Stored data:
○ ○ ○ ○ ○ ○ ○
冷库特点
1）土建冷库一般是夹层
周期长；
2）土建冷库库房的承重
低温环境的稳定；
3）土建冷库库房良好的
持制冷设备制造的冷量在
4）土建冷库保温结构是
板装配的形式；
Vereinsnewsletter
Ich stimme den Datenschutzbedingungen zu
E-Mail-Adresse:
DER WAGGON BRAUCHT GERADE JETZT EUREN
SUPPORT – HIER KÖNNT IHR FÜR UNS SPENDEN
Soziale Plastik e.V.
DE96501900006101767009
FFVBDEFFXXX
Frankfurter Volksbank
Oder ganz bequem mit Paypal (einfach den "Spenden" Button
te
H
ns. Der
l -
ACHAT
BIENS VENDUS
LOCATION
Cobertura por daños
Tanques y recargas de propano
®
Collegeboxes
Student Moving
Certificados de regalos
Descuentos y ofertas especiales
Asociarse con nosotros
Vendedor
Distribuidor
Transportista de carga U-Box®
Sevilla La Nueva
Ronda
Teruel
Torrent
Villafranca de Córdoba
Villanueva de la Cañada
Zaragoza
○ ○ ○ ○ ○ ○ ○
• Problem details: Copy the records from their first line through the line containing "Cobertura por daños", switching "Frankfurter Volksbank" to "Berliner Volksbank" and keeping everything else the same.

• Task result:
冷库特点
1）土建冷库一般是夹层
周期长；
2）土建冷库库房的承重
低温环境的稳定；
3）土建冷库库房良好的
持制冷设备制造的冷量在
4）土建冷库保温结构是
板装配的形式；
Vereinsnewsletter
Ich stimme den Datenschutzbedingungen zu
E-Mail-Adresse:
DER WAGGON BRAUCHT GERADE JETZT EUREN
SUPPORT – HIER KÖNNT IHR FÜR UNS SPENDEN
Soziale Plastik e.V.
DE96501900006101767009
FFVBDEFFXXX
Berliner Volksbank
Oder ganz bequem mit Paypal (einfach den "Spenden" Button
te
H
ns. Der
l -
ACHAT
BIENS VENDUS
LOCATION
Cobertura por daños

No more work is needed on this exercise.